─── DATA SECTION ───

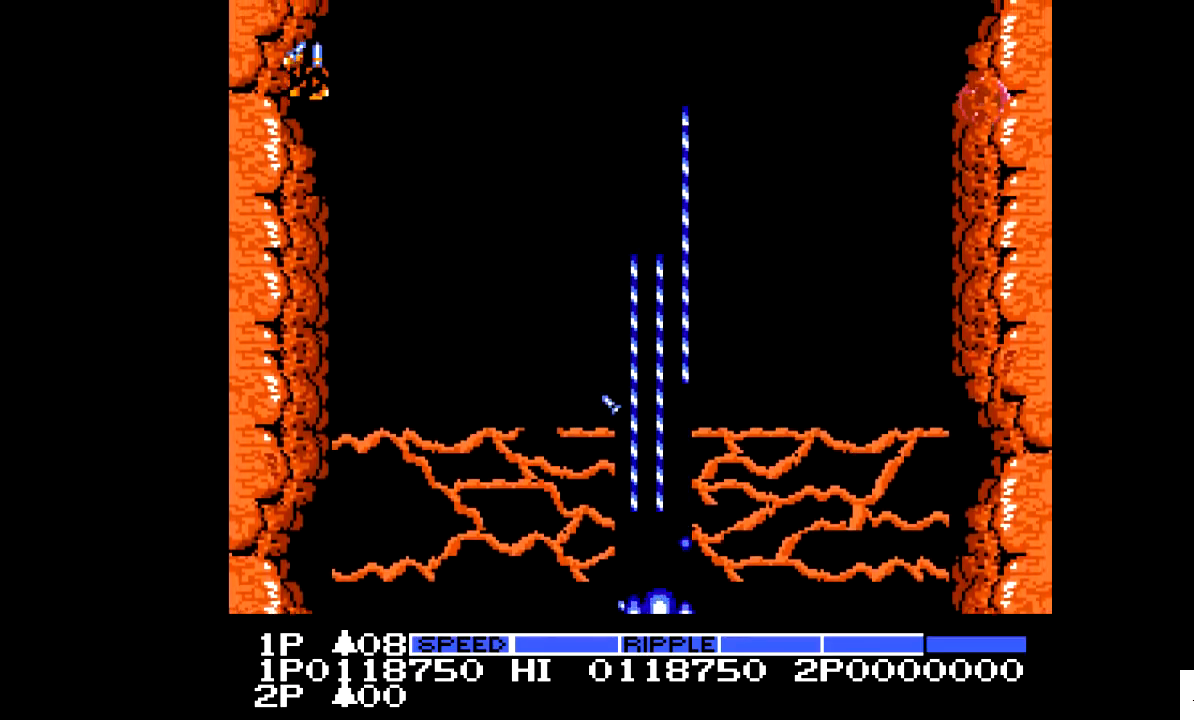
{"buttons": ["X"], "events": []}
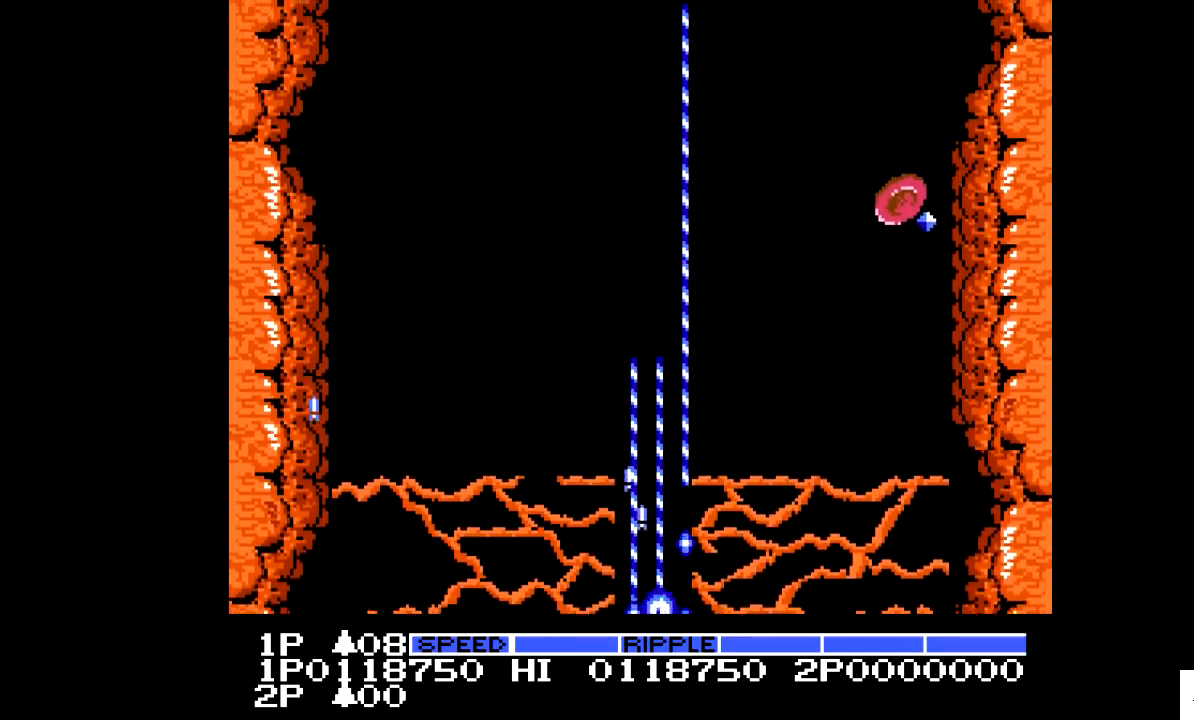
{"buttons": ["X"], "events": []}
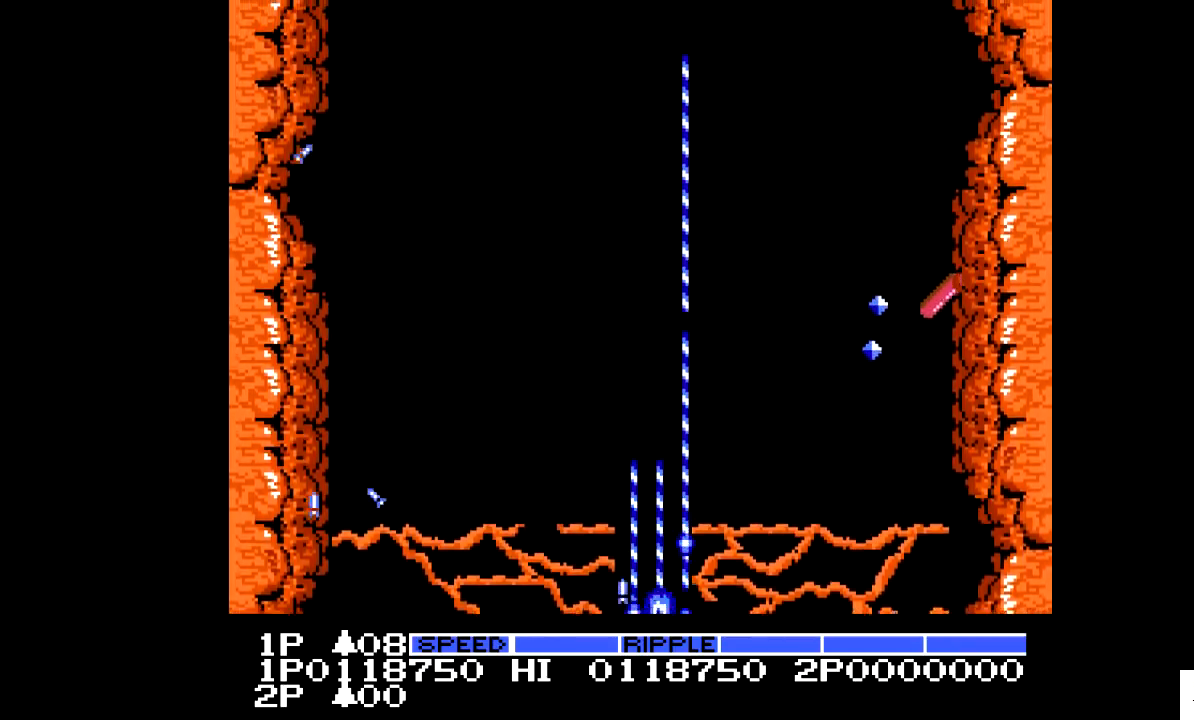
{"buttons": ["X"], "events": []}
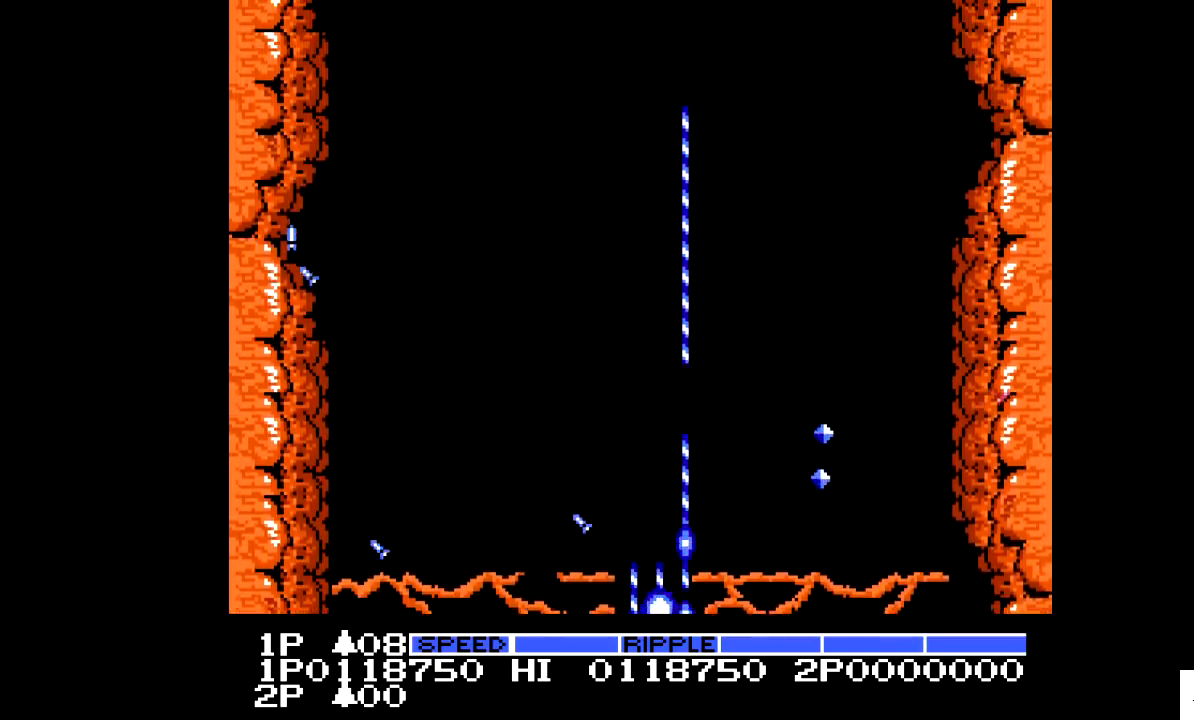
{"buttons": ["X"], "events": []}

───

* **TASK ITEM**:
Please write the material out again exactly as shown above, minus any pictures.

* **RESPONSE TO THE TASK**:
{"buttons": ["X"], "events": []}
{"buttons": ["X"], "events": []}
{"buttons": ["X"], "events": []}
{"buttons": ["X"], "events": []}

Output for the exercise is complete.